Coronary Microvascular Endothelial Stunning after Acute Pressure Overload in the Conscious Dog Is Caused by Oxidant Processes: The Role of Angiotensin II Type I Receptor and NAD(P)H Oxidase

Background-Few studies have examined the effect of acute pressure overload on endothelial function in the coronary microcirculation. Methods and Results-In instrumented conscious dogs with heart rate held constant, veratrine caused a cholinergic nitric oxide (NO)-dependent increase in coronary blood flow by 23±3 mL/min (Bezold-Jarisch reflex). Ten minutes after release of constriction of the ascending aorta to increase left ventricular (LV) systolic pressure to 214±5 mm Hg for 30 minutes, the veratrine-induced increase in coronary blood flow (7±1 mL/min) was reduced by 66% and remained depressed for 2 hours (ie, endothelial stunning [ES]). Nitrite production from isolated coronary microvessels during ES was not different from normal. Ascorbic acid (AA), losartan, or apocynin prevented ES. Myocardial oxygen consumption (MV̇O₂) of LV tissue was measured in vitro in response to bradykinin with preincubation of angiotensin II for 30 minutes. Bradykinin (10^-4 mol/L)-induced reduction in MV̇O₂ was reversed in a concentration-dependent manner by angiotensin II (38±1% versus 19±2% at 10^-8 mol/L) and restored by coincubation of AA (37±2%), tempol (33±2%), losartan (34±2%), or apocynin (36±1%).

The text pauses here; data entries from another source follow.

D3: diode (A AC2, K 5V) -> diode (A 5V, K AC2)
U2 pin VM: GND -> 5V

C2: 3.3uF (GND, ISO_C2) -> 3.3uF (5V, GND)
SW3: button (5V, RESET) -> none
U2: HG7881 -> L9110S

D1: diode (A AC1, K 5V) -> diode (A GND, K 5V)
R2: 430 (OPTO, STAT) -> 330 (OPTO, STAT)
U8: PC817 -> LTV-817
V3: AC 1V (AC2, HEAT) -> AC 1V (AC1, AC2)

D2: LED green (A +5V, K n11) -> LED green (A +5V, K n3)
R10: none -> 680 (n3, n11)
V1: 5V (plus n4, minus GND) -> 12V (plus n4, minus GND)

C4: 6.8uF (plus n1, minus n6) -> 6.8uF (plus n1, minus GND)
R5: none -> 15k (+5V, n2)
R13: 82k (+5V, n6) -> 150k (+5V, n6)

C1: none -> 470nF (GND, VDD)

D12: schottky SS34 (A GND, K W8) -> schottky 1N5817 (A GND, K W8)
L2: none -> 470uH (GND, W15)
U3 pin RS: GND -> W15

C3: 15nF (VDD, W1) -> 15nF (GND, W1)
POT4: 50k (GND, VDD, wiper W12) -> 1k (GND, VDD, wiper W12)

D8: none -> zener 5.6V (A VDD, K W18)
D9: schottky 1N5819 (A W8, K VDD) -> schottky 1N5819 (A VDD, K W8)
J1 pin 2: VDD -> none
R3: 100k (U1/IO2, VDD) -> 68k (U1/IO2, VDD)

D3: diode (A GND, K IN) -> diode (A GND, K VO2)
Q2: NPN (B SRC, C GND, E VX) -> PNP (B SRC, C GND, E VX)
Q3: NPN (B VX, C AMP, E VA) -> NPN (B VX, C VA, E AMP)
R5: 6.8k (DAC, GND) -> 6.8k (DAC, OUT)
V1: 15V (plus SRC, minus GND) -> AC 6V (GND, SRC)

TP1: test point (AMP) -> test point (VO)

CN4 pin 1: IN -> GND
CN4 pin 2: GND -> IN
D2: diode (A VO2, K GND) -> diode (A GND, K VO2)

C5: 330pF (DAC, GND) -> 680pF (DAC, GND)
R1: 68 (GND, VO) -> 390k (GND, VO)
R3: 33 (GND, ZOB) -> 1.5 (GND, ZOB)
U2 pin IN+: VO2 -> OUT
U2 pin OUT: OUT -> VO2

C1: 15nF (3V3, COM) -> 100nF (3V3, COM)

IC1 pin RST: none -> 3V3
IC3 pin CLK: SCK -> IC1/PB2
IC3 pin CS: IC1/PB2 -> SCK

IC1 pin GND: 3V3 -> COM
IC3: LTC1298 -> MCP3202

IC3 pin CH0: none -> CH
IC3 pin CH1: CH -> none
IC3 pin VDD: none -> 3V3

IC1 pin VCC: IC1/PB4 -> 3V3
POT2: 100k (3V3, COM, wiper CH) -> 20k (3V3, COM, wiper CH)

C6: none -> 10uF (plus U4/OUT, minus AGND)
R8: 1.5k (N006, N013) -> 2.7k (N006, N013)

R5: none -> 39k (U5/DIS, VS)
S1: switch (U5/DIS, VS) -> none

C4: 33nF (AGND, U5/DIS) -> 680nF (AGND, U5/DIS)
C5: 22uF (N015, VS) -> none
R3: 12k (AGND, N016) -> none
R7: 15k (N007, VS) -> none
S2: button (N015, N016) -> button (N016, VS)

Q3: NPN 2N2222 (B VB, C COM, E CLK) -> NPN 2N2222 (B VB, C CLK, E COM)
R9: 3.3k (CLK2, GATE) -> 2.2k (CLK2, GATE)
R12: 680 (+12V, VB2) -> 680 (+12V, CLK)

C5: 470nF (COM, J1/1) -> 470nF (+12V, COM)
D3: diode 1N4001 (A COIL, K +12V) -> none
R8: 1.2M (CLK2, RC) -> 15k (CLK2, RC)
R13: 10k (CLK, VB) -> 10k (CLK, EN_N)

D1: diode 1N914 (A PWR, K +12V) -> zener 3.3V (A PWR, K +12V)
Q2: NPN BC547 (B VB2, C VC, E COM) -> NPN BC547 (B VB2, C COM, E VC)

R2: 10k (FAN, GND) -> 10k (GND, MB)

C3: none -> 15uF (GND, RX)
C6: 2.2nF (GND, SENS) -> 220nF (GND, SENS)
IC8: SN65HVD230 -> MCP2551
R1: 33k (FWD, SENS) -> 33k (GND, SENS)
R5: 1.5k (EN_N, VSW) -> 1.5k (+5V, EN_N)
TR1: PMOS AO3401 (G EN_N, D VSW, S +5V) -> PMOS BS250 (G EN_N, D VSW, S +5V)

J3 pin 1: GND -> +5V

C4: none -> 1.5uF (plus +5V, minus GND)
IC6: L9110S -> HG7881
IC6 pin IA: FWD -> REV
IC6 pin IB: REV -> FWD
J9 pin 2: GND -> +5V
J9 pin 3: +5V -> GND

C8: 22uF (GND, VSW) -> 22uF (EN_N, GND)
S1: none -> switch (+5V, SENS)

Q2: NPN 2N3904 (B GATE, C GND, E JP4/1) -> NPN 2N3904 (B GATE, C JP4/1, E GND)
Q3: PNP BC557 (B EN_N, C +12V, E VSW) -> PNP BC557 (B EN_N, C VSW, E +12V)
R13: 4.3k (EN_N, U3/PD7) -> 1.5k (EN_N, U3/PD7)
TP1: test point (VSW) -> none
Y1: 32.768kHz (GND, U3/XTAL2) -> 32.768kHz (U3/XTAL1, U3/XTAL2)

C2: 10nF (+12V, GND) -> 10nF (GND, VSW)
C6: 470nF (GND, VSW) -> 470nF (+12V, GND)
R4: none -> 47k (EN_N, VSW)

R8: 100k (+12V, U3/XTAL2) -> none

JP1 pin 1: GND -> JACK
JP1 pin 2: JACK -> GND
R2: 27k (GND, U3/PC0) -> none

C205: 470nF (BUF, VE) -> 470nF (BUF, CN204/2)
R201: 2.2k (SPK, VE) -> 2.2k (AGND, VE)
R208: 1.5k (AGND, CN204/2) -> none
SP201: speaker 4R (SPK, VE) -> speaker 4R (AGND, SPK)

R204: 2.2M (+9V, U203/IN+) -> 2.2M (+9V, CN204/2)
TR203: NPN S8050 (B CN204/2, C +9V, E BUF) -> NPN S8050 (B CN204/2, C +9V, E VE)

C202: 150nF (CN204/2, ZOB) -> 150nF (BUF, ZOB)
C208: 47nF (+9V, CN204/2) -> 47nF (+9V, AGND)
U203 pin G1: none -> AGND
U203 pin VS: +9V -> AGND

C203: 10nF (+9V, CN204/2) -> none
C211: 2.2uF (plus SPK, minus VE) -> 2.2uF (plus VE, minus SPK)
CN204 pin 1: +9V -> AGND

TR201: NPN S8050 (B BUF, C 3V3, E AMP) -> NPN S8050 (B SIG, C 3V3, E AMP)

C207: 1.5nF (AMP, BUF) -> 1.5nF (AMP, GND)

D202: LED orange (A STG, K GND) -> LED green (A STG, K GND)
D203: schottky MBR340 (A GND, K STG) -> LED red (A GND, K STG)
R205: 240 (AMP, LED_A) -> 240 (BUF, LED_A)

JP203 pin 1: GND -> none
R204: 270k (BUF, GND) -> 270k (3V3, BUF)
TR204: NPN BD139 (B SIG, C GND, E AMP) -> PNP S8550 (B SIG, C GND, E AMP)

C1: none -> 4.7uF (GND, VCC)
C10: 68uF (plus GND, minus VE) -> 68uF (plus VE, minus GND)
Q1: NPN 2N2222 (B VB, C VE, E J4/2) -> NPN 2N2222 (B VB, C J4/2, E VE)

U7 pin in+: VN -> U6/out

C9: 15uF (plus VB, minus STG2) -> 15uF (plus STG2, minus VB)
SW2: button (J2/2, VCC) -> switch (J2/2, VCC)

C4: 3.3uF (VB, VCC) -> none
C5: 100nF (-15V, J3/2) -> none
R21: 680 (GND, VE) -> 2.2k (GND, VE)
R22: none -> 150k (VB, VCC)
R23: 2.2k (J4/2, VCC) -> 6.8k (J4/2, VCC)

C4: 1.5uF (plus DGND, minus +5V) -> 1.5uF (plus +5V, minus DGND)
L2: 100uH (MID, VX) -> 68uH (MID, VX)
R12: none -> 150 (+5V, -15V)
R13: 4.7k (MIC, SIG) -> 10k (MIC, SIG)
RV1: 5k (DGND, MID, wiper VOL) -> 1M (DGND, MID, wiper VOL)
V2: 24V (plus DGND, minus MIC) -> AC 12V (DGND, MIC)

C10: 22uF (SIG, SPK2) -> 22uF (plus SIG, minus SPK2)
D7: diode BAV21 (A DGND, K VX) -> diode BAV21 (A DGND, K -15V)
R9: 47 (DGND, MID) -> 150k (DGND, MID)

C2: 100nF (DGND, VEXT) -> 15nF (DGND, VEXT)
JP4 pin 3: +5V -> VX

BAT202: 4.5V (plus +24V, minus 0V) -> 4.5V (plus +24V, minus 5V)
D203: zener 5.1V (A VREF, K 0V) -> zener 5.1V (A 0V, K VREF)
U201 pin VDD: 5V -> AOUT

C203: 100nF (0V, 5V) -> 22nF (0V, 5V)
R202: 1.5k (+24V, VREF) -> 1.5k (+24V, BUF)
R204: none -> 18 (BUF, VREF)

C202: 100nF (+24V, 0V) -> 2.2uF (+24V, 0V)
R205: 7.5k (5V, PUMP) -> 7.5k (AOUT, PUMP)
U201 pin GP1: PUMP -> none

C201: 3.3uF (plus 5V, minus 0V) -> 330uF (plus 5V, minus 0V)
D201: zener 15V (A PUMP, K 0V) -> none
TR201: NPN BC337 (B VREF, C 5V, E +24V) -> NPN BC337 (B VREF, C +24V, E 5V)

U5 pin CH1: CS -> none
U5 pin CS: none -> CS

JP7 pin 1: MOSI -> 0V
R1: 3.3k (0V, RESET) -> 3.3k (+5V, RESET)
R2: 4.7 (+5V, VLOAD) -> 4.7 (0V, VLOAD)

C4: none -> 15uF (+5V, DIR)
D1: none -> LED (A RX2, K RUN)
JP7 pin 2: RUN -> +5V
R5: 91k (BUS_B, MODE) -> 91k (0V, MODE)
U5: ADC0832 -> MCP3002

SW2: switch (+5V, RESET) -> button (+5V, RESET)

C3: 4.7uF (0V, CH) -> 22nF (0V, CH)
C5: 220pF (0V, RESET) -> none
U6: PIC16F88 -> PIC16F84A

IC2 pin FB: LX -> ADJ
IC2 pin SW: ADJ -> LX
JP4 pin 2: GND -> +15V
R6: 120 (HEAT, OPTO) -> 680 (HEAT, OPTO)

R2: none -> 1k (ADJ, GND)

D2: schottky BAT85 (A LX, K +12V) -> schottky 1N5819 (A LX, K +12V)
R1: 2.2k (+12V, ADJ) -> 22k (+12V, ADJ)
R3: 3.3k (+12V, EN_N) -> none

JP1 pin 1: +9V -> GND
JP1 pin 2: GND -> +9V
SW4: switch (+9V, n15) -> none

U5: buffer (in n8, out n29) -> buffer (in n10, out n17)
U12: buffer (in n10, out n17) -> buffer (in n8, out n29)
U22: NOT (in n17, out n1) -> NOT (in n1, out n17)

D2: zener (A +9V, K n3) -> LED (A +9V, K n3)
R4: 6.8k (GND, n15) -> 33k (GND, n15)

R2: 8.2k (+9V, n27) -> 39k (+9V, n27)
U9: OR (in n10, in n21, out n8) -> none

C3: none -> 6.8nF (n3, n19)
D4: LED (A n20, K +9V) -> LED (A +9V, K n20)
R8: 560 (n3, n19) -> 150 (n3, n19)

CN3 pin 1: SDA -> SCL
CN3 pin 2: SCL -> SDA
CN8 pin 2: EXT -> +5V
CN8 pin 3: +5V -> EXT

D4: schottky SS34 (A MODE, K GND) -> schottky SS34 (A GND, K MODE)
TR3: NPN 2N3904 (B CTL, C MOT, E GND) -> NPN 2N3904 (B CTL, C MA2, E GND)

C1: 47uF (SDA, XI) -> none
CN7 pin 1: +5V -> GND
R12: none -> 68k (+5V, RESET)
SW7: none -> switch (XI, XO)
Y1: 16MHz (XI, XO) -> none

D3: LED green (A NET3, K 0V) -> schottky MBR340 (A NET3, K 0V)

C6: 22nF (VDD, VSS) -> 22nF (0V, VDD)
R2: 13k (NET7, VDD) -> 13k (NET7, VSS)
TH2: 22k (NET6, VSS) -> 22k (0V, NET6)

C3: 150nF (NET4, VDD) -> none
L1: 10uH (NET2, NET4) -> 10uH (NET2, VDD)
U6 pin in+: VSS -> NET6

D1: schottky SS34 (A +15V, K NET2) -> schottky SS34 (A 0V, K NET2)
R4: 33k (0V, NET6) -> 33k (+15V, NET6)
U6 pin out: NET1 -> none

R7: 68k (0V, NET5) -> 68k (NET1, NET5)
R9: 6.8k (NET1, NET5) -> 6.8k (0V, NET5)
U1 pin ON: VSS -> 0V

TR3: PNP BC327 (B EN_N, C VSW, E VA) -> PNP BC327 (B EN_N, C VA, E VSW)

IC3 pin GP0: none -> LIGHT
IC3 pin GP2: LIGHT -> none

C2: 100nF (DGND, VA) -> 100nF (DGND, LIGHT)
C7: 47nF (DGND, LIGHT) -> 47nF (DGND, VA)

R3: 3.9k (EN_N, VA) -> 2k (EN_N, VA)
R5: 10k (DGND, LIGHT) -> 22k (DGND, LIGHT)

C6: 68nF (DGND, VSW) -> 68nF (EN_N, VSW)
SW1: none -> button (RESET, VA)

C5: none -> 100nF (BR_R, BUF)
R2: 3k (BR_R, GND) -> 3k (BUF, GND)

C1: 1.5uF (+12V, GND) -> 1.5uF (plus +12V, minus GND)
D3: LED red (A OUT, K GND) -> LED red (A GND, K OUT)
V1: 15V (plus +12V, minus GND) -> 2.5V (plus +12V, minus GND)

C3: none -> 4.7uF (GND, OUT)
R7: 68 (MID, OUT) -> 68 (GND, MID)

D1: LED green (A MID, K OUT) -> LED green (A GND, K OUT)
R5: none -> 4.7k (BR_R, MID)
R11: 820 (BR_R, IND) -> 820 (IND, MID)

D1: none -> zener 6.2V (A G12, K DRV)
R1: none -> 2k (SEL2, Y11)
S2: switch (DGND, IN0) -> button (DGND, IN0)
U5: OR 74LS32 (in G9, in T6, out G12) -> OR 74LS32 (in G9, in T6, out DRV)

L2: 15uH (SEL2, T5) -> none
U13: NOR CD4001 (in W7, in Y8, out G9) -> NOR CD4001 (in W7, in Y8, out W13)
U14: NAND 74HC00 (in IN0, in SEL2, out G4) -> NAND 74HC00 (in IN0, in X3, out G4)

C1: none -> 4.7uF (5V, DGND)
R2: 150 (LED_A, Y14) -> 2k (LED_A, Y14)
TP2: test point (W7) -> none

Exogenous NO-induced reduction in MV̇O₂ was not altered by angiotensin II. Angiotensin II increased lucigenin-detectable superoxide anion in LV tissue in a manner that was inhibited by bradykinin, AA, tempol, losartan, or apocynin. Conclusions-Endothelial stunning is caused by oxidant processes inhibited by ascorbate, and the activation of NAD(P)H oxidase by increased angiotensin II plays an important role in this process.